## Problem to solve
A faithful copy of the entries is required, with no images in it.

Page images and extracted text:
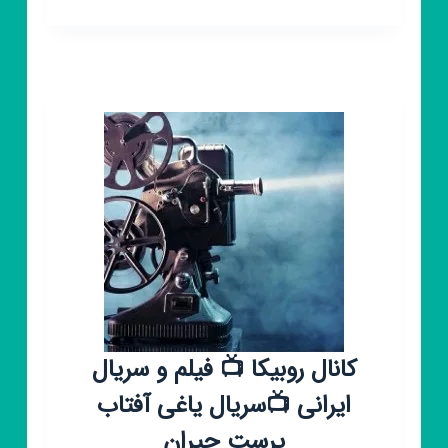
روبیکا
دوبله
فارسی
سریال
کره
ای
🇰🇷
کانال روبیکا 📺 فیلم و سریال
ایرانی 📺سریال یاغی آفتاب
پرست جیران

## Answer space
روبیکا
دوبله
فارسی
سریال
کره
ای
🇰🇷
کانال روبیکا 📺 فیلم و سریال
ایرانی 📺سریال یاغی آفتاب
پرست جیران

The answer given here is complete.